Transaction-focused, such as TPCC and SmallBank
Internet applications, like LinkBench and Wikipedia
Specialized tests, such as YCSB and SIBench

Further details can be seen in the table: [table]

Chapter five describes the demo deployment environment, with subsequent sections introducing the demo’s features.

Chapter six uses the demo from the previous chapter to introduce features, analyzed as follows:

Rate control. It seems odd for a benchmarking tool to perform rate control, as the conventional understanding is to push performance as high as possible to gauge system limits. The paper provides an example using the Wikipedia test suite, increasing by 25 TPS every 10 seconds to observe database latency changes.
Tagging different transactions in the same test suite for separate statistics – using TPCC as an example to statistically categorize transactions from different stages.
Modifying load content, like switching from read-only to write-only loads.
Changing the method for load randomness.
Monitoring server status alongside database monitoring by deploying an OLTP-Bench monitor on the server.
Running multiple test suites simultaneously, such as running TPCC and YCSB concurrently.
Multi-client usage, mentioned in chapter three.
Repeatability. To prove OLTP-Bench results are genuine and reliable, the authors tested PG’s SSI performance using SIBench from the tool on similarly configured machines, achieving results consistent with those in PG’s SSI paper.

In summary, rate control and transaction tagging stand out as novel features, while the rest are not particularly special.

Chapter seven is arguably the most valuable part of the article, discussing cloud environments where users might only have database access and not server control. Users may struggle to assess the cost-effectiveness of different cloud database services or configurations due to charges encompassing CPU, storage, network, and asynchronous sync in some architectures. Thus, using benchmarking tools to derive performance and subsequently calculate cost-effectiveness is particularly worthwhile. This chapter compares varying perspectives: different service providers, configurations, comparing databases on the same configuration, and presents the cost-effectiveness outcomes.
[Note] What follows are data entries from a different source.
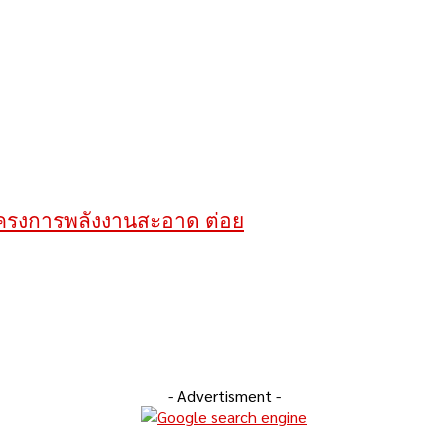
าโครงการพลังงานสะอาด ต่อย
- Advertisment -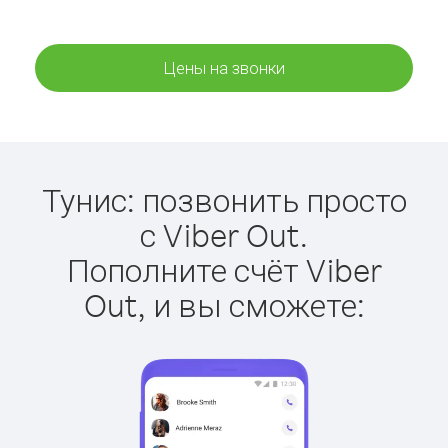
Цены на звонки
Тунис: позвонить просто
с Viber Out.
Пополните счёт Viber
Out, и вы сможете: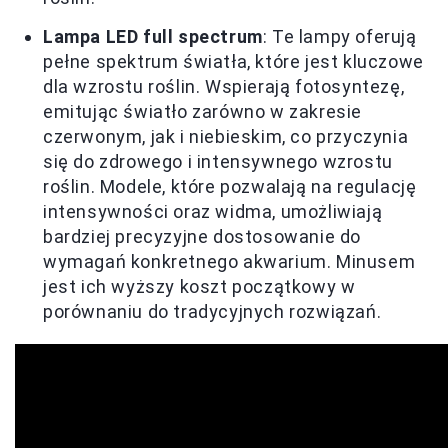
Lampa LED full spectrum
: Te lampy oferują
pełne spektrum światła, które jest kluczowe
dla wzrostu roślin. Wspierają fotosyntezę,
emitując światło zarówno w zakresie
czerwonym, jak i niebieskim, co przyczynia
się do zdrowego i intensywnego wzrostu
roślin. Modele, które pozwalają na regulację
intensywności oraz widma, umożliwiają
bardziej precyzyjne dostosowanie do
wymagań konkretnego akwarium. Minusem
jest ich wyższy koszt początkowy w
porównaniu do tradycyjnych rozwiązań.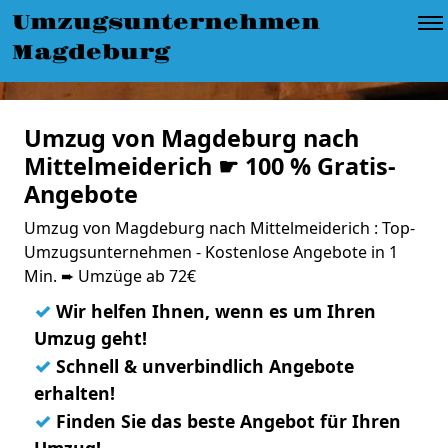
Umzugsunternehmen
Magdeburg
Umzug von Magdeburg nach
Mittelmeiderich ☛ 100 % Gratis-
Angebote
Umzug von Magdeburg nach Mittelmeiderich : Top-
Umzugsunternehmen - Kostenlose Angebote in 1
Min. ➨ Umzüge ab 72€
✓
Wir helfen Ihnen, wenn es um Ihren
Umzug geht!
✓
Schnell & unverbindlich Angebote
erhalten!
✓
Finden Sie das beste Angebot für Ihren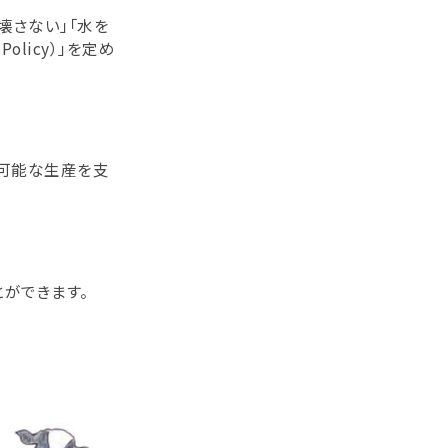
壊さない」「水を
licy）」を定め
続可能な生産を支
ができます。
In chapter eight, the authors compare OLTP-Bench with other similar tools, providing a favorable self-assessment.

Chapter nine outlines the authors’ future plans, including support for pure NoSQL, additional databases’ proprietary SQL syntax, generating real-world load distributions from production data, and support for stored procedures.

In conclusion, as the authors mentioned, this is an integrative framework where ease of use and extensibility are key.

Usage Summary

OLTP-Bench is relatively simple to install and use, especially the deployment. Its cross-platform nature provides a better user experience compared to traditional tpcc and sysbench. Usage is relatively straightforward due to the plethora of test configuration templates provided, allowing easy initiation of tests with simple configuration file modifications. The test results are stable, although certain features mentioned in papers, like server status monitoring, still require exploration.

I tested all 15 test suites on MySQL 5.7 and TiDB, obtaining the following results: [table]

Its usability is quite evident. As for the ease of secondary development, it should be relatively simple, considering the entire OLTP-Bench project is not particularly large, with around 40,000 lines of code.

Other

tpch: While the framework’s code appears to support tpch, it proved unusable during practical tests, likely due to incomplete implementation and thus excluded from the README.
Referring to future work mentioned in chapter nine of the paper, especially “generating load to match production data distribution,” this remains unimplemented, as seen in the codebase.